The task
Starting at the line containing "GOM meeting minutes" and ending at the line containing "<ivana.ivanova@curtin.edu.au>", print every line of the material below exactly, both ends included, and stop there.
○ ○ ○ ○ ○
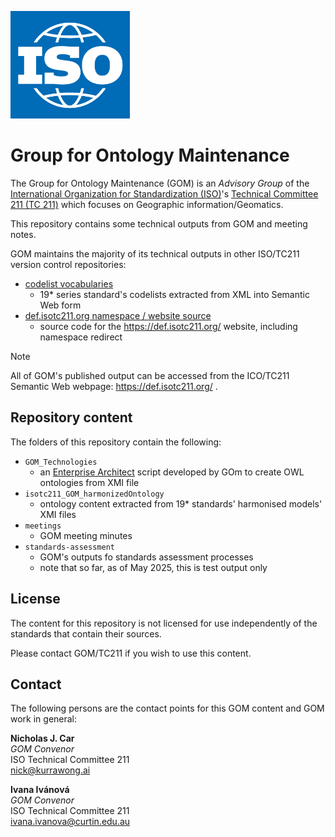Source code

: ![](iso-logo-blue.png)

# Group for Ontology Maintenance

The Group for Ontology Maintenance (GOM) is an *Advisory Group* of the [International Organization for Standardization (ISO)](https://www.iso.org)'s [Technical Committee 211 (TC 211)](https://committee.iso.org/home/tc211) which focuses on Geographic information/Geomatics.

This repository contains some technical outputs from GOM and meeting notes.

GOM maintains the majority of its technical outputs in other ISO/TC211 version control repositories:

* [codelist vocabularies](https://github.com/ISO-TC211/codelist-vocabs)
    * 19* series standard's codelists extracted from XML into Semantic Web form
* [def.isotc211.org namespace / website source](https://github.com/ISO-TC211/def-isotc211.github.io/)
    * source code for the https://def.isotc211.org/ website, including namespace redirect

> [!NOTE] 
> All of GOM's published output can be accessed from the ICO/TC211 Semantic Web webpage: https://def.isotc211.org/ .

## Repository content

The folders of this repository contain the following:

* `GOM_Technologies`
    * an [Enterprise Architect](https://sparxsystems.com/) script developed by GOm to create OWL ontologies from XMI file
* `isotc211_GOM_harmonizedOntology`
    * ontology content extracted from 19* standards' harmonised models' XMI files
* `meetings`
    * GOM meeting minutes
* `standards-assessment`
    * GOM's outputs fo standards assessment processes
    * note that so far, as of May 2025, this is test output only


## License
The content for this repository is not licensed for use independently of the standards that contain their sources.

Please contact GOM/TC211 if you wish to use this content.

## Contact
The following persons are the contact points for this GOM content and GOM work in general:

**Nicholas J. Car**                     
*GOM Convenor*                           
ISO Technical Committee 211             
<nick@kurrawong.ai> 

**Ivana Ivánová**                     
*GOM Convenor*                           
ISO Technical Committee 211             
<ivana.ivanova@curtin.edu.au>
○ ○ ○ ○ ○
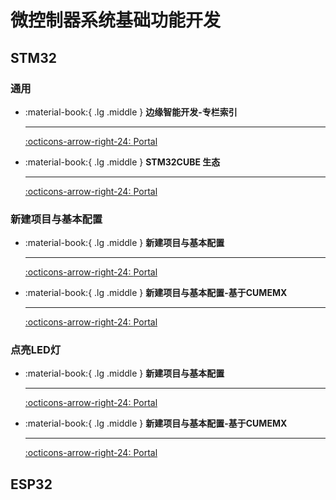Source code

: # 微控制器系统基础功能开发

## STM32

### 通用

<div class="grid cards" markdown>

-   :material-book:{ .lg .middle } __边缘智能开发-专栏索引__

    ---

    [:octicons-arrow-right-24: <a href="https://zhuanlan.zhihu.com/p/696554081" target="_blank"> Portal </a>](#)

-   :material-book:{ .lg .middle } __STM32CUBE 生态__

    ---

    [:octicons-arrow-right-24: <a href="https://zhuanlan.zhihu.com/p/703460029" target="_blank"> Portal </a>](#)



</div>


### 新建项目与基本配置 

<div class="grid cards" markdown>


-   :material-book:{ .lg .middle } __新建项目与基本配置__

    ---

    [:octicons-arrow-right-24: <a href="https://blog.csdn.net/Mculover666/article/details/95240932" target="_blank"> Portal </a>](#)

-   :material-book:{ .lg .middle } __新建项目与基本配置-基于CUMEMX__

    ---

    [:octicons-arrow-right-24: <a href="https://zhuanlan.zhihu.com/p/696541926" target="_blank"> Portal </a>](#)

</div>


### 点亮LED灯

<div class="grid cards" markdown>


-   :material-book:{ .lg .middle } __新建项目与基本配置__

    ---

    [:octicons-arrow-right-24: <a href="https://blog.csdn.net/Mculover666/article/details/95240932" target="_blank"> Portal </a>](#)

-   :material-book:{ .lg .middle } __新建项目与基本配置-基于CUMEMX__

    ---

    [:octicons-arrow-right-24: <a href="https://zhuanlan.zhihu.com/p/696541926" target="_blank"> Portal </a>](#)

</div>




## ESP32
○ ○ ○ ○ ○
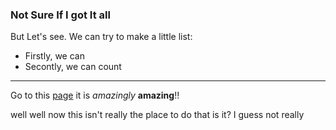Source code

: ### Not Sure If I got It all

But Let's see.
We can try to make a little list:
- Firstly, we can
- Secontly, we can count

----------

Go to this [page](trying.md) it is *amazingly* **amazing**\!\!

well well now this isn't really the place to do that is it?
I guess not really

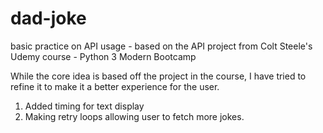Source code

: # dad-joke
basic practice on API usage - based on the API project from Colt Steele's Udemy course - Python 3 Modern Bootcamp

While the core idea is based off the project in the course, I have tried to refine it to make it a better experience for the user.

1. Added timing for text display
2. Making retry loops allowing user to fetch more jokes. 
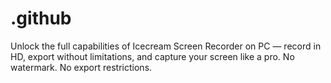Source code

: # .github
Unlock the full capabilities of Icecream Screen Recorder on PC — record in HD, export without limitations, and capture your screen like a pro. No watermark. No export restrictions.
○ ○ ○ ○ ○
Expected answer
    * GOM meeting minutes
* `standards-assessment`
    * GOM's outputs fo standards assessment processes
    * note that so far, as of May 2025, this is test output only


## License
The content for this repository is not licensed for use independently of the standards that contain their sources.

Please contact GOM/TC211 if you wish to use this content.

## Contact
The following persons are the contact points for this GOM content and GOM work in general:

**Nicholas J. Car**                     
*GOM Convenor*                           
ISO Technical Committee 211             
<nick@kurrawong.ai> 

**Ivana Ivánová**                     
*GOM Convenor*                           
ISO Technical Committee 211             
<ivana.ivanova@curtin.edu.au>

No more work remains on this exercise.